Compression

1. Introduction

HDF5 supports compression of raw data by compression methods built into the library or defined by an application. A compression method is associated with a dataset when the dataset is created and is applied independently to each storage chunk of the dataset. The dataset must use the H5D_CHUNKED storage layout. The library doesn't support compression for contiguous datasets because of the difficulty of implementing random access for partial I/O, and compact dataset compression is not supported because it wouldn't produce significant results.

2. Supported Compression Methods

The library identifies compression methods with small integers, with values less than 16 reserved for use by NCSA and values between 16 and 255 (inclusive) available for general use. This range may be extended in the future if it proves to be too small.

Method Name Description
H5Z_NONE The default is to not use compression. Specifying H5Z_NONE as the compression method results in better perfomance than writing a function that just copies data because the library's I/O pipeline recognizes this method and is able to short circuit parts of the pipeline.
H5Z_DEFLATE The deflate method is the algorithm used by the GNU gzipprogram. It's a combination of a Huffman encoding followed by a 1977 Lempel-Ziv (LZ77) dictionary encoding. The aggressiveness of the compression can be controlled by passing an integer value to the compressor with H5Pset_deflate() (see below). In order for this compression method to be used, the HDF5 library must be configured and compiled in the presence of the GNU zlib version 1.1.2 or later.
H5Z_RES_N These compression methods (where N is in the range two through 15, inclusive) are reserved by NCSA for future use.
Values of N between 16 and 255, inclusive These values can be used to represent application-defined compression methods. We recommend that methods under testing should be in the high range and when a method is about to be published it should be given a number near the low end of the range (or even below 16). Publishing the compression method and its numeric ID will make a file sharable.

Setting the compression for a dataset to a method which was not compiled into the library and/or not registered by the application is allowed, but writing to such a dataset will silently not compress the data. Reading a compressed dataset for a method which is not available will result in errors (specifically, H5Dread() will return a negative value). The errors will be displayed in the compression statistics if the library was compiled with debugging turned on for the "z" package. See the section on diagnostics below for more details.

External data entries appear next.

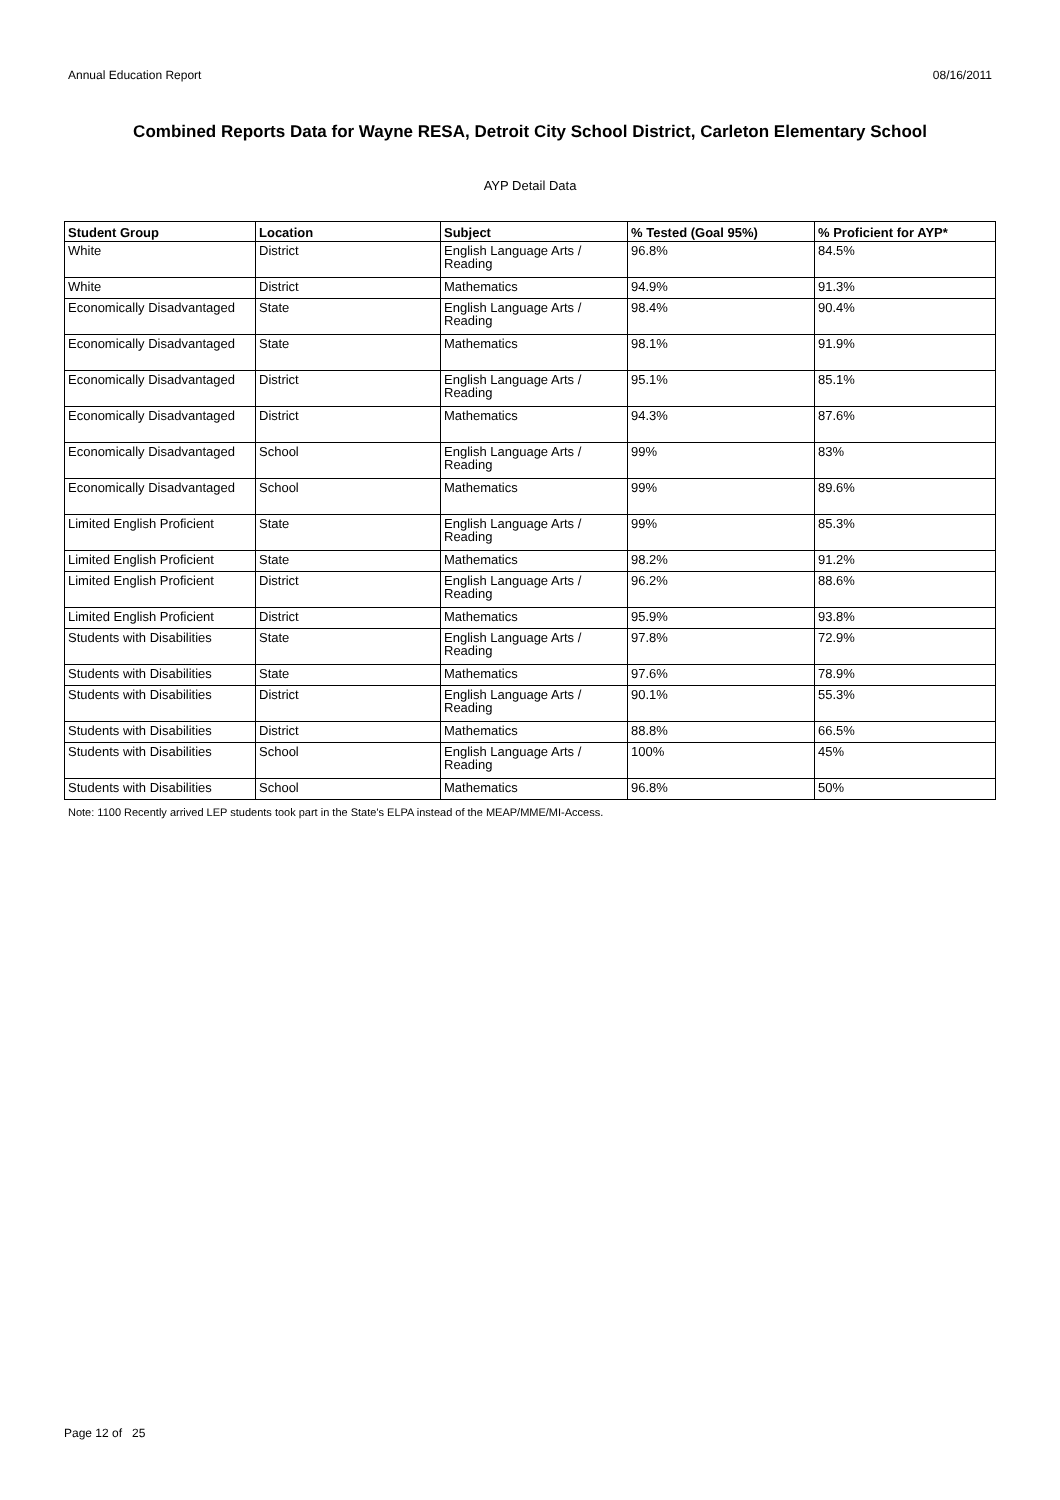Annual Education Report 08/16/2011
Combined Reports Data for Wayne RESA, Detroit City School District, Carleton Elementary School
AYP Detail Data
| Student Group | Location | Subject | % Tested (Goal 95%) | % Proficient for AYP* |
| --- | --- | --- | --- | --- |
| White | District | English Language Arts / Reading | 96.8% | 84.5% |
| White | District | Mathematics | 94.9% | 91.3% |
| Economically Disadvantaged | State | English Language Arts / Reading | 98.4% | 90.4% |
| Economically Disadvantaged | State | Mathematics | 98.1% | 91.9% |
| Economically Disadvantaged | District | English Language Arts / Reading | 95.1% | 85.1% |
| Economically Disadvantaged | District | Mathematics | 94.3% | 87.6% |
| Economically Disadvantaged | School | English Language Arts / Reading | 99% | 83% |
| Economically Disadvantaged | School | Mathematics | 99% | 89.6% |
| Limited English Proficient | State | English Language Arts / Reading | 99% | 85.3% |
| Limited English Proficient | State | Mathematics | 98.2% | 91.2% |
| Limited English Proficient | District | English Language Arts / Reading | 96.2% | 88.6% |
| Limited English Proficient | District | Mathematics | 95.9% | 93.8% |
| Students with Disabilities | State | English Language Arts / Reading | 97.8% | 72.9% |
| Students with Disabilities | State | Mathematics | 97.6% | 78.9% |
| Students with Disabilities | District | English Language Arts / Reading | 90.1% | 55.3% |
| Students with Disabilities | District | Mathematics | 88.8% | 66.5% |
| Students with Disabilities | School | English Language Arts / Reading | 100% | 45% |
| Students with Disabilities | School | Mathematics | 96.8% | 50% |
Note: 1100 Recently arrived LEP students took part in the State's ELPA instead of the MEAP/MME/MI-Access.
Page 12 of 25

3. Application-Defined Methods

Compression methods 16 through 255 can be defined by an application. As mentioned above, methods that have not been released should use high numbers in that range while methods that have been published will be assigned an official number in the low region of the range (possibly less than 16). Users should be aware that using unpublished compression methods results in unsharable files.

A compression method has two halves: one have handles compression and the other half handles uncompression. The halves are implemented as functions method_c and method_u respectively. One should not use the names compress or uncompress since they are likely to conflict with other compression libraries (like the GNU zlib).

Both the method_c and method_u functions take the same arguments and return the same values. They are defined with the type:

typedef size_t (*H5Z_func_t)(unsigned int flags, size_t cd_size, const void *client_data, size_t src_nbytes, const void *src, size_t dst_nbytes, void *dst/*out*/)
The flags are an 8-bit vector which is stored in the file and which is defined when the compression method is defined. The client_data is a pointer to cd_size bytes of configuration data which is also stored in the file. The function compresses or uncompresses src_nbytes from the source buffer src into at most dst_nbytes of the result buffer dst. The function returns the number of bytes written to the result buffer or zero if an error occurs. But if a result buffer overrun occurs the function should return a value at least as large as dst_size (the uncompressor will see an overrun only for corrupt data).

The application associates the pair of functions with a name and a method number by calling H5Zregister(). This function can also be used to remove a compression method from the library by supplying null pointers for the functions.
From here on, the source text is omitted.